→ **Text**

•••••

In August 1824 Charlotte, along with her sisters Emily, Maria, and Elizabeth, was sent to the Clergy Daughters' School at Cowan Bridge in Lancashire, a new school for the daughters of poor clergyman (which she would describe as Lowood School in Jane Eyre). The school was a horrific experience for the girls and conditions were appalling. They were regularly deprived of food, beaten by teachers and humiliated for the slightest error. The school was unheated and the pupils slept two to a bed for warmth. Seven pupils died in a typhus epidemic that swept the school and all four of the Brontë girls became very ill - Maria and Elizabeth dying of tuberculosis in 1825. Her experiences at the school deeply affected Brontë - her health never recovered and she immortalised the cruel and brutal treatment in her novel, Jane Eyre. Following the tragedy, their father withdrew his daughters from the school.

At home in Haworth Parsonage, Charlotte and the other surviving children — Branwell, Emily, and Anne — continued their ad-hoc education. In 1826 her father returned home with a box of toy soldiers for Branwell. They would prove the catalyst for the sisters' extraordinary creative development as they immediately set to creating lives and characters for the soldiers, inventing a world for them which the siblings called 'Angria'. The siblings became addicted to writing, creating stories, poetry and plays. Brontë later said that the reason for this burst of creativity was that:

'We were wholly dependent on ourselves and each other, on books and study, for the enjoyments and occupations of life. The highest stimulus, as well as the liveliest pleasure we had known from childhood upwards, lay in attempts at literary composition.'

After her father began to suffer from a lung disorder, Charlotte was again sent to school to complete her education at Roe Head school in Mirfield from 1831 to 1832, where she met her lifelong friends and correspondents, Ellen Nussey and Mary Taylor. During this period (1833), she wrote her novella The Green Dwarf under the name of Wellesley. The school was extremely small with only ten pupils meaning the top floor was completely unused and believed to be supposedly haunted by the ghost of a young lady dressed in silk. This story fascinated Brontë and inspired the figure of Mrs Rochester in Jane Eyre.

•••••

→ **Dataset records**
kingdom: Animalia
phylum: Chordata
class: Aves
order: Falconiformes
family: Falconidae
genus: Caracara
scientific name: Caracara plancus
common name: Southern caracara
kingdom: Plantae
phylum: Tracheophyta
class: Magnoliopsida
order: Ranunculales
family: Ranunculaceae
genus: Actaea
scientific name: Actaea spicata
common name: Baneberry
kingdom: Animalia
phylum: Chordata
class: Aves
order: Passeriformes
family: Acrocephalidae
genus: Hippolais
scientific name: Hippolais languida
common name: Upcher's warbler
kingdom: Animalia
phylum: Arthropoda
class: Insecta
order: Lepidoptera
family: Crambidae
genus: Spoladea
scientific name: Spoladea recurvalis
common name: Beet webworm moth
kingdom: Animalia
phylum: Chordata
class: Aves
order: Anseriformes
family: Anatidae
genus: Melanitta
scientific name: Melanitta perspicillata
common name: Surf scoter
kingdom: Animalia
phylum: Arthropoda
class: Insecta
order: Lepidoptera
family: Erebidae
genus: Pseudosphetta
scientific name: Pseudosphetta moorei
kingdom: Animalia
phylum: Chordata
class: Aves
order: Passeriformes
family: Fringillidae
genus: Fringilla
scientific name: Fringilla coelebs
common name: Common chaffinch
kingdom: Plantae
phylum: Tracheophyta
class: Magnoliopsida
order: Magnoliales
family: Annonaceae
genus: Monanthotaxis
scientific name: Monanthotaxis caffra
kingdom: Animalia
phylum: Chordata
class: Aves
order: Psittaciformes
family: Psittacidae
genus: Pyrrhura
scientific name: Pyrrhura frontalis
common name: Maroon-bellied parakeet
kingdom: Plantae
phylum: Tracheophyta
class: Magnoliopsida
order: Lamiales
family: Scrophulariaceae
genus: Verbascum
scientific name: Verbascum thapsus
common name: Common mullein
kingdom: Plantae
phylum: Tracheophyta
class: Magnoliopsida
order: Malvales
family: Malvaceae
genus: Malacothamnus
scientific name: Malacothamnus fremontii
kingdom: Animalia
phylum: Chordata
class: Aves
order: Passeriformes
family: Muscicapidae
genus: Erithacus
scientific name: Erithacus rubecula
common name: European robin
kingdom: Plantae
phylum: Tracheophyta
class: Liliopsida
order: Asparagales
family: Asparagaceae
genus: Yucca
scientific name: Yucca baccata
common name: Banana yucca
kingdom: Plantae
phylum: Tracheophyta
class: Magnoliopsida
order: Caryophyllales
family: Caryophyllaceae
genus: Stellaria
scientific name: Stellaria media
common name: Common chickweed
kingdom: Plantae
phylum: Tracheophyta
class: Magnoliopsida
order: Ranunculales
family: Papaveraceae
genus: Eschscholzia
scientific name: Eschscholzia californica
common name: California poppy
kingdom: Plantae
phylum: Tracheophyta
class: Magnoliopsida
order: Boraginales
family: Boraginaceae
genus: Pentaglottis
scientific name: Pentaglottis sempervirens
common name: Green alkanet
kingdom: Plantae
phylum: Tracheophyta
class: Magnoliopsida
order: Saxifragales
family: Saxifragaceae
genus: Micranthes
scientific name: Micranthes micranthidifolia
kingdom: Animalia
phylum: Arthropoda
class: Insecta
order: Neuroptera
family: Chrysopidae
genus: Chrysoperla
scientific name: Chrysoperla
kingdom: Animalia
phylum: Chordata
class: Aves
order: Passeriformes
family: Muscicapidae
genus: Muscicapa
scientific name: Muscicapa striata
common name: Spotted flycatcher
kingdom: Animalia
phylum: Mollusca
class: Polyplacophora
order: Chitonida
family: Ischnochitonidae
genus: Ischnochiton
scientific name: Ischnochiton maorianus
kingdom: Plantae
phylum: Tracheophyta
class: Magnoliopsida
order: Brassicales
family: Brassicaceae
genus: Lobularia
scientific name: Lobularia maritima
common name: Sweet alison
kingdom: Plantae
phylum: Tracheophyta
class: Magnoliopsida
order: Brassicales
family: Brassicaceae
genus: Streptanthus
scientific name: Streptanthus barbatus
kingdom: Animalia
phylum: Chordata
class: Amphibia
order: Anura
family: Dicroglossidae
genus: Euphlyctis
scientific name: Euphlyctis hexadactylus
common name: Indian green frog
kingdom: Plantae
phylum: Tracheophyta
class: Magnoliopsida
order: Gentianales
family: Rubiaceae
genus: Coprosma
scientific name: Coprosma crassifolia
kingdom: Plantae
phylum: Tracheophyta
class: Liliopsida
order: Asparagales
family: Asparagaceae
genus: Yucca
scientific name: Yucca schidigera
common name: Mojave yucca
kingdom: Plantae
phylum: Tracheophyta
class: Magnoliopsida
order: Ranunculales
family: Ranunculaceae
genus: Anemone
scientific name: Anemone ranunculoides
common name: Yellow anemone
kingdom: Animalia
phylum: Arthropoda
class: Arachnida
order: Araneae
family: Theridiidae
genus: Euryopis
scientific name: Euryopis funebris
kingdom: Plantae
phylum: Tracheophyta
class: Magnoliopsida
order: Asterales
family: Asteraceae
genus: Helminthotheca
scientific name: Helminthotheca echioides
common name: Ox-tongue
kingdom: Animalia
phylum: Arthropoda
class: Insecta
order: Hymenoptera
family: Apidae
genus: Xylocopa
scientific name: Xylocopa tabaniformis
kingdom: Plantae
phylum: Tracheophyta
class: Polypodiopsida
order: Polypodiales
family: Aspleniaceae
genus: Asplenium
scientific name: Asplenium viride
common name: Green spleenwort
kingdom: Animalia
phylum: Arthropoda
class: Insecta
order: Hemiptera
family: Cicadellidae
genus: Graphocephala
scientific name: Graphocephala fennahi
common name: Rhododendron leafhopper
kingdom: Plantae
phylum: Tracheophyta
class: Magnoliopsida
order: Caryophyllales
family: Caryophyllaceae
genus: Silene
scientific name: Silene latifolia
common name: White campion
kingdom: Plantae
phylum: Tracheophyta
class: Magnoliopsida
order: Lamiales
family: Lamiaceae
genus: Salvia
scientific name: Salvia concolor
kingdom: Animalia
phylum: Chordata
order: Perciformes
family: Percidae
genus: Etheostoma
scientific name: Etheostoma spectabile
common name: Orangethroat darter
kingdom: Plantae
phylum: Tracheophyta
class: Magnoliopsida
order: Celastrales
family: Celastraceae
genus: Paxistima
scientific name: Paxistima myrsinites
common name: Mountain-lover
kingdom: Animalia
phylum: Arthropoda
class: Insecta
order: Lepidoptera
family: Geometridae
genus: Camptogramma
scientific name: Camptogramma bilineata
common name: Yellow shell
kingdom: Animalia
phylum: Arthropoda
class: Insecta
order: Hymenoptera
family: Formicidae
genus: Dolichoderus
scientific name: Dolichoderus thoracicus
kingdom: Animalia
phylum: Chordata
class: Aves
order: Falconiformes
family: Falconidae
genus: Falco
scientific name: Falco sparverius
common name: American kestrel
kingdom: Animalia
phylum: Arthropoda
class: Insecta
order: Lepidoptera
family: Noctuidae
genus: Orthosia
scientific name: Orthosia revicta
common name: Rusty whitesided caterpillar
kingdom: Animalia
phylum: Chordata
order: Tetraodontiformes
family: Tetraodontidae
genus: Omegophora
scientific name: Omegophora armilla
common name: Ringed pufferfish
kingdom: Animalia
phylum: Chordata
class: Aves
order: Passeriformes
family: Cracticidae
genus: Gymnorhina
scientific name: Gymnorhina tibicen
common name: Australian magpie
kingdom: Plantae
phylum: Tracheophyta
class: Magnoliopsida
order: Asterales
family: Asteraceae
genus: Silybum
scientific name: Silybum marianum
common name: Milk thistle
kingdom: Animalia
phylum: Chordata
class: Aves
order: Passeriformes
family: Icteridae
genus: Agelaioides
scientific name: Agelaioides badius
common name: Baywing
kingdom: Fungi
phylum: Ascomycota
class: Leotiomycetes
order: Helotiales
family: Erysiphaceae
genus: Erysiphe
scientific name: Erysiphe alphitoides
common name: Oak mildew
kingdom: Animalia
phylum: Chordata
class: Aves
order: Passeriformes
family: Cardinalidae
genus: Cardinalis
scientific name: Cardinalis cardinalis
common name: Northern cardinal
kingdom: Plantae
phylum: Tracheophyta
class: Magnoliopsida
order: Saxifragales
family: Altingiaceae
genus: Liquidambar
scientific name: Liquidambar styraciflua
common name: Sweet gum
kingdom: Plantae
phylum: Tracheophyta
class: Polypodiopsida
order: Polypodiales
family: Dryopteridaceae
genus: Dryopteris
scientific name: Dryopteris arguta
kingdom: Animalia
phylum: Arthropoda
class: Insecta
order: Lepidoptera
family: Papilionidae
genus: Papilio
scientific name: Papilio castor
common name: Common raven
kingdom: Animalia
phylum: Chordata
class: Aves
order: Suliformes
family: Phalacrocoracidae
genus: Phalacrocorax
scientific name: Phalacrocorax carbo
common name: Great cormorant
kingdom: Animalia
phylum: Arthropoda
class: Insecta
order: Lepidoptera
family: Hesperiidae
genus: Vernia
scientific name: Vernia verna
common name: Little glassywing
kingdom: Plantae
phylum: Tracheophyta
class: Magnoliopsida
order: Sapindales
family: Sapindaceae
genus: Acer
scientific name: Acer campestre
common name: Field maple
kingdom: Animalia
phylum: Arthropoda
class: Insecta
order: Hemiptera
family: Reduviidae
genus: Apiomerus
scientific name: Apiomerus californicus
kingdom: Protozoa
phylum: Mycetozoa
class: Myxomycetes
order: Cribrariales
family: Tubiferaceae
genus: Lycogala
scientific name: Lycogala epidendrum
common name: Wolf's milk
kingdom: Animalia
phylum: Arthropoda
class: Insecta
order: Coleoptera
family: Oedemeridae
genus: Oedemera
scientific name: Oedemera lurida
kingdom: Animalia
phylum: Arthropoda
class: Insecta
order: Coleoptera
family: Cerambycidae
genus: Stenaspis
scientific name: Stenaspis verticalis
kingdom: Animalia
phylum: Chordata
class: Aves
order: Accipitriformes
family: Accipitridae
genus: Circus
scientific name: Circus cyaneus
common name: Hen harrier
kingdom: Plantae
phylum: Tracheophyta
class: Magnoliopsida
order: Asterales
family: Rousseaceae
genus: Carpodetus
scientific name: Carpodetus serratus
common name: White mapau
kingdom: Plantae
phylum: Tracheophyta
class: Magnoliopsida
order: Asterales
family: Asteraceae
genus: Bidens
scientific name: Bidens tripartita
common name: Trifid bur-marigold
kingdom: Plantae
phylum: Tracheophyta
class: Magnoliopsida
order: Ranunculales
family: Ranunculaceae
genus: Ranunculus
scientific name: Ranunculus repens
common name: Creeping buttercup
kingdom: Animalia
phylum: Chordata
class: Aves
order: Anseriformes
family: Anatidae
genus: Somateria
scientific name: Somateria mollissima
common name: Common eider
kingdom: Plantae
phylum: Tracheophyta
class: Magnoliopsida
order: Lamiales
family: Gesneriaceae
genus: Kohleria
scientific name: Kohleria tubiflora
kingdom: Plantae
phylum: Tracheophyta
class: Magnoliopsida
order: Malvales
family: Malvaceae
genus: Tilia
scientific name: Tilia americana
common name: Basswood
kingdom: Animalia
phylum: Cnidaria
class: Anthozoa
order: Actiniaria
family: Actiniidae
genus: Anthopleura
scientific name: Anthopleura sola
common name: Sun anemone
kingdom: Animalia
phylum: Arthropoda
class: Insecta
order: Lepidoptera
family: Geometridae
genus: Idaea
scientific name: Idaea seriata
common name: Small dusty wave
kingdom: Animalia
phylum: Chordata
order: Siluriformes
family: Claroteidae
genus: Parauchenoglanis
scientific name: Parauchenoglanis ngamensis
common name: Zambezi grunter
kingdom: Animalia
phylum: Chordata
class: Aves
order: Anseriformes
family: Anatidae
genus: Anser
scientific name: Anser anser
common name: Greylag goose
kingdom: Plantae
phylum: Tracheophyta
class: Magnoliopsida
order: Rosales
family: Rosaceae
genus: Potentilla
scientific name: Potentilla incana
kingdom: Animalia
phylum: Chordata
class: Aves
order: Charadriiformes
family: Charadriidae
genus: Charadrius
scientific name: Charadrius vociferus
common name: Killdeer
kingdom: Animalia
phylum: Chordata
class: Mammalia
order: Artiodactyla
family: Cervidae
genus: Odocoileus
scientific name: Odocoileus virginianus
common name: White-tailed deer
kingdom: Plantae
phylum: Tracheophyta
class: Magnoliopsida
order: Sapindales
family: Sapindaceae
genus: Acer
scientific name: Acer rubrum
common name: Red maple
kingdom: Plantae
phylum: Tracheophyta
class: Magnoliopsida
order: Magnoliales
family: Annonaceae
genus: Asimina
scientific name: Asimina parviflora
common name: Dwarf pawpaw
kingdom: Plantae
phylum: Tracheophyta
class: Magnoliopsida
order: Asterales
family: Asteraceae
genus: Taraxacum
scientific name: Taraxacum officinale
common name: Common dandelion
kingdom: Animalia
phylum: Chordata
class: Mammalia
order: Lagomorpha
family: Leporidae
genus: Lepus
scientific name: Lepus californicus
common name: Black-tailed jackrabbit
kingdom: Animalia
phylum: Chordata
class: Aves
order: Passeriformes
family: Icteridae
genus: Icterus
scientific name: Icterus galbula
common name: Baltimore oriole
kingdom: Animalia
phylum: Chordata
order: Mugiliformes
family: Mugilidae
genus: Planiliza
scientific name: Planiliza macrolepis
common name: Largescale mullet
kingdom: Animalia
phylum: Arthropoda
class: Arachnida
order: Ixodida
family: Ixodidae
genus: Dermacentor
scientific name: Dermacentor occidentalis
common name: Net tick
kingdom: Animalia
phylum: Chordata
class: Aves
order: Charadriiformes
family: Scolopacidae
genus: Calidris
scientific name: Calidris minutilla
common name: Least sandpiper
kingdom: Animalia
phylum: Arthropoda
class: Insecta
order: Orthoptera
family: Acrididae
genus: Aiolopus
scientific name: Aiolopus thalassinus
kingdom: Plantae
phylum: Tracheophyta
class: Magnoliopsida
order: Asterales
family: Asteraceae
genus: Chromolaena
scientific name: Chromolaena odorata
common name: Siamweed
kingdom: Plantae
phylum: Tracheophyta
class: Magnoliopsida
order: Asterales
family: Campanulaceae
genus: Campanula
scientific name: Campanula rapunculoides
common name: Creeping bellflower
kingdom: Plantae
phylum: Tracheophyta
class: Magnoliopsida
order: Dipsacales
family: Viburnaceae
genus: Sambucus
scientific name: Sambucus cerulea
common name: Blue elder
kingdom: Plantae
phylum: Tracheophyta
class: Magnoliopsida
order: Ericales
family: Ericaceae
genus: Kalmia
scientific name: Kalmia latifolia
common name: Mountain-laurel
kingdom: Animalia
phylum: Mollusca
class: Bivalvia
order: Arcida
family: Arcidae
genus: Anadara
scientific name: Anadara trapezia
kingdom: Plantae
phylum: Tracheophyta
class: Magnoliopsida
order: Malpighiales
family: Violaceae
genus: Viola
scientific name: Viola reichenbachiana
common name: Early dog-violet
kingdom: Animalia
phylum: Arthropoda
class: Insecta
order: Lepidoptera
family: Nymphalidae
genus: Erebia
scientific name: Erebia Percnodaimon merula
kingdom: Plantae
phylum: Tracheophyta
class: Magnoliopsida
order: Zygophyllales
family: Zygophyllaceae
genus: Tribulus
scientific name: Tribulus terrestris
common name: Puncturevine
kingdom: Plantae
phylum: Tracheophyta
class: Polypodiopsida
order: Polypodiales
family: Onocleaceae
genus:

•••••

→ **Complete the following**
**A)** According to the passage on Charlotte Brontë's early years, why did the Brontë siblings throw themselves into writing stories, poetry and plays? Answer in one to three sentences.
**B)** Please carry on the passage on Charlotte Brontë's early years from its final sentence.

→ **Task-by-task outputs**
**A)** Charlotte Brontë said the siblings were wholly dependent on themselves and each other, and on books and study, for the enjoyments and occupations of life. For them, attempts at literary composition held the highest stimulus and the liveliest pleasure they had known since childhood.

**B)**
Brontë left the school after a few years, however she swiftly returned in 1835 to take up a position as a teacher, and used her wages to pay for Emily and Anne to be taught at the school. Teaching did not appeal to Brontë and in 1838 she left Roe Head to become a governess to the Sidgewick family -- partly from a sense of adventure and a desire to see the world, and partly from financial necessity.

Charlotte became pregnant soon after her wedding, but her health declined rapidly and, according to biographer Elizabeth Gaskell, she was attacked by "sensations of perpetual nausea and ever-recurring faintness." She died, with her unborn child, on 31 March 1855.


“At eighteen most people wish to please, and the conviction that they have not an exterior likely to second that desire brings anything but gratification.”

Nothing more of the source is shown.